Monday, September 19, 2005

Obeying Orders

Washington Post: Editorial
IN THIS COUNTRY it is not a crime for a journalist to complain -- even to complain loudly -- about the government's attempts to manipulate the media. But it is a crime in China, as Shi Tao, a journalist in Hunan, recently discovered.

At a meeting in April 2004, a local communist party boss gave Shi Tao and his colleagues verbal orders on how they were to cover the 15th anniversary of the Tiananmen Square massacre. Shi Tao took notes at the meeting and, using his private e-mail account, sent off a description of what he'd been told to a pro-democracy Web site run by a Chinese emigre in New York. A few weeks ago, he was sentenced to 10 years in prison for doing so.

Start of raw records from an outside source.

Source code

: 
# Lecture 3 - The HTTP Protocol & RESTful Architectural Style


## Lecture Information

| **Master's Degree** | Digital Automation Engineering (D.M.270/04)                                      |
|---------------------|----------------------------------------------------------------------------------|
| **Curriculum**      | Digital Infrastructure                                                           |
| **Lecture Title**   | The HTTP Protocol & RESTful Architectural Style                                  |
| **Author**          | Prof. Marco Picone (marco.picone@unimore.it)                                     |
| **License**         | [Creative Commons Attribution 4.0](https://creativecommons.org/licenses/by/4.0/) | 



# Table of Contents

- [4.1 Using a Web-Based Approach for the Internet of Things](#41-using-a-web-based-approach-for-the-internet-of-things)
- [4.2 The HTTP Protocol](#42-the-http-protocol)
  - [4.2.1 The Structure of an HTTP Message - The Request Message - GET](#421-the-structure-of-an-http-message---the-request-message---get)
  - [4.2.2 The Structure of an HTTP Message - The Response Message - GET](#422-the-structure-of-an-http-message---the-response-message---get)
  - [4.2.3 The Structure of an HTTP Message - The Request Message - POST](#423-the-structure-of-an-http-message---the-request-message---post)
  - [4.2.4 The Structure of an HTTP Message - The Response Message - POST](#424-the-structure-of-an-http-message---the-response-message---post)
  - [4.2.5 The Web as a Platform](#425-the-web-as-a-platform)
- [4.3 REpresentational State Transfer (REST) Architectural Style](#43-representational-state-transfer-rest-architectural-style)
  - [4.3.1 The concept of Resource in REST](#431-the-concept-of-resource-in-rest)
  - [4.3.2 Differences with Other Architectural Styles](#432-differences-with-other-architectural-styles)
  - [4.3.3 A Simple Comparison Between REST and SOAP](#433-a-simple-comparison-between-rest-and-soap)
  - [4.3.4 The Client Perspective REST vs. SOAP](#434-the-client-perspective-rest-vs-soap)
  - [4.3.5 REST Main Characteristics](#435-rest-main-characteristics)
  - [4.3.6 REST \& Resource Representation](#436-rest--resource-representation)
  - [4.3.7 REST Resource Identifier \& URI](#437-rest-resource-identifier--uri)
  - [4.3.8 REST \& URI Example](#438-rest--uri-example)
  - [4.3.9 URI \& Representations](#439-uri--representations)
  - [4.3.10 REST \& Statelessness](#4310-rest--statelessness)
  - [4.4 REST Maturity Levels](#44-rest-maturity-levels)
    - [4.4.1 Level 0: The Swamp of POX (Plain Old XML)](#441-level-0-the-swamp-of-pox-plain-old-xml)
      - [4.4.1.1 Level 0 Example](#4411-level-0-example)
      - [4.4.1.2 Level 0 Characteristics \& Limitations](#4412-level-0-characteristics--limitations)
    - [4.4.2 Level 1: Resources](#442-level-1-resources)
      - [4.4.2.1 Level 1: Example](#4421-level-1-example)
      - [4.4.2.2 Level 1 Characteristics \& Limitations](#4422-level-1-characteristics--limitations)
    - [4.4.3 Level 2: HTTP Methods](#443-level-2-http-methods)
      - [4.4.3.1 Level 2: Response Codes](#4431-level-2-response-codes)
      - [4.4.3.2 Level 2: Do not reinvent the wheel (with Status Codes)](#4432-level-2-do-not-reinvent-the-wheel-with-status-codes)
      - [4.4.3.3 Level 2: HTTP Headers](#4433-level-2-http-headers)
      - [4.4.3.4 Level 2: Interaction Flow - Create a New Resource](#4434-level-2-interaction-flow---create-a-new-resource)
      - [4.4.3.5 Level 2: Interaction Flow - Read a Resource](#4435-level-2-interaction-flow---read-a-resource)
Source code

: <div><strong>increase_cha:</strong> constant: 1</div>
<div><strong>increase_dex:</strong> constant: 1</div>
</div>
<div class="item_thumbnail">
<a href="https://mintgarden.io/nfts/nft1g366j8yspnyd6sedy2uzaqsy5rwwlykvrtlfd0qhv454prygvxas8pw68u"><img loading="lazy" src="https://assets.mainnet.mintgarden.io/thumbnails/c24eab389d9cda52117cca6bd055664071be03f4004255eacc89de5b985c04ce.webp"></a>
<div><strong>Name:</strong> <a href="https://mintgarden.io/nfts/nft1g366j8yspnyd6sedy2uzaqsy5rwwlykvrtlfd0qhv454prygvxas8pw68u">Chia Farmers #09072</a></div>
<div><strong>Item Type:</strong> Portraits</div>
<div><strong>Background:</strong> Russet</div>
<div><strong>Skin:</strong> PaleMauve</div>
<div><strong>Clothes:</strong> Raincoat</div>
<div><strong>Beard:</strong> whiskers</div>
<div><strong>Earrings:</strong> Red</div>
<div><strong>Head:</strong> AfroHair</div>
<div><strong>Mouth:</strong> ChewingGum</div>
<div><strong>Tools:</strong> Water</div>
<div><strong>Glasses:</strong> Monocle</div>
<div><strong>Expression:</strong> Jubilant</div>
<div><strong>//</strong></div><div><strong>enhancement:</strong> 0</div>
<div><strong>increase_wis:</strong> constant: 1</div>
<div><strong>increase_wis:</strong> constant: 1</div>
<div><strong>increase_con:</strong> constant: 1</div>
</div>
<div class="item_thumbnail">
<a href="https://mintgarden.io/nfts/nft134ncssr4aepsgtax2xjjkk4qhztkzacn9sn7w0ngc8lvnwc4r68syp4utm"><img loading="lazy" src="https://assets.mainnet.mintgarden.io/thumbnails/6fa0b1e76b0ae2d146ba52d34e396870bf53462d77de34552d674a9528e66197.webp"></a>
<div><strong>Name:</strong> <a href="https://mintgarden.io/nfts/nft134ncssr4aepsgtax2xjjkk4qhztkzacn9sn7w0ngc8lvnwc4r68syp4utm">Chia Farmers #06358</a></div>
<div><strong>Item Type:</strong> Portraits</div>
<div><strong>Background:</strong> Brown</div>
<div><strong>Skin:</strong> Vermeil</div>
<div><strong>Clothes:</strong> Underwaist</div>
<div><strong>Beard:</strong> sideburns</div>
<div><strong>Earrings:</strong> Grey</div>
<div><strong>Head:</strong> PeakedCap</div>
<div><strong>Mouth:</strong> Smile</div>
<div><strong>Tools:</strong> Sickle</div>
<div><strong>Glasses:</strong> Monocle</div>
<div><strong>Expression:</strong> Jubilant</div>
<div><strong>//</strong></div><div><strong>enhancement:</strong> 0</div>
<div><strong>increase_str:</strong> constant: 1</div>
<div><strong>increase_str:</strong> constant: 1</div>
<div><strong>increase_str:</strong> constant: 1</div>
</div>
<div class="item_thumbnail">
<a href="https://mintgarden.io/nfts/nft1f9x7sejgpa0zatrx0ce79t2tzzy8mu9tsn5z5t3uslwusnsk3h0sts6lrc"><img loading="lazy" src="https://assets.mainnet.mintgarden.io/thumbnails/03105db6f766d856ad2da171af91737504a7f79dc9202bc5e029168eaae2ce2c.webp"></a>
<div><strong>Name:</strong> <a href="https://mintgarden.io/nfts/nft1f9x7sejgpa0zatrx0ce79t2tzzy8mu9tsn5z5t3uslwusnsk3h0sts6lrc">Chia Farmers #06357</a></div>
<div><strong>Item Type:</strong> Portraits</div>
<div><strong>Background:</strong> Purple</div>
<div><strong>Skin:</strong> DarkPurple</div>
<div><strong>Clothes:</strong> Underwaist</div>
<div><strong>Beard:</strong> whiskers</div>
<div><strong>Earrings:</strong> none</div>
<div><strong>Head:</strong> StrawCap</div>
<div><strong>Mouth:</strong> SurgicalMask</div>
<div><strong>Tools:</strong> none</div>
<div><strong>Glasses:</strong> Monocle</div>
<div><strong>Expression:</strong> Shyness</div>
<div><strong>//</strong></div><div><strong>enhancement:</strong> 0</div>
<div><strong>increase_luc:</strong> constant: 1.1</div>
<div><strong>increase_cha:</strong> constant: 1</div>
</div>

Though Shi Tao's "crime" would not have been considered illegal in America, an American company was directly responsible for his conviction. Unfortunately, Shi Tao had a Yahoo e-mail address, and when the Chinese government asked, Yahoo Inc. complied with its request to hunt him down. Questioned about this decision at a conference in China, Yahoo's co-founder, Jerry Yang, declared, "To be doing business in China, or anywhere else in the world, we have to comply with local law." His response, according to The Post, "drew spirited applause from many in the mostly Chinese audience." READ MORE

In fact, it is not at all clear that Yahoo's excuse is legitimate. American companies are not always allowed to deviate from U.S. practices when operating in foreign countries. Companies are forbidden, for example, to engage in bribery, even in countries where bribery is condoned. American companies have also been successfully sued in American courts for violating international human rights laws. More important, in 1989 Congress specifically forbade U.S. companies to sell "crime control and detection" equipment to the Chinese. At the time, that meant police gear, such as truncheons and handcuffs. Members of Congress have recently asked the Commerce Department to clarify whether that law covers the sale of filters or other repressive information technology. If the conclusion is that it doesn't, maybe it's time for Congress to have a look at that law again.

This is not merely an abstract business ethics issue: Yahoo's behavior in China could have real consequences for U.S. foreign policy. Over the past two decades, many have argued -- ourselves included -- that despite China's authoritarian and sometimes openly hostile government, it is nevertheless right to encourage American companies to work there. Their very presence has been thought to make the society more open, if not necessarily more democratic. If that is no longer the case -- if, in fact, American companies are helping China become more authoritarian, more hostile and more of an obstacle to U.S. goals of democracy promotion around the world -- then it is time to rethink the rules under which they operate.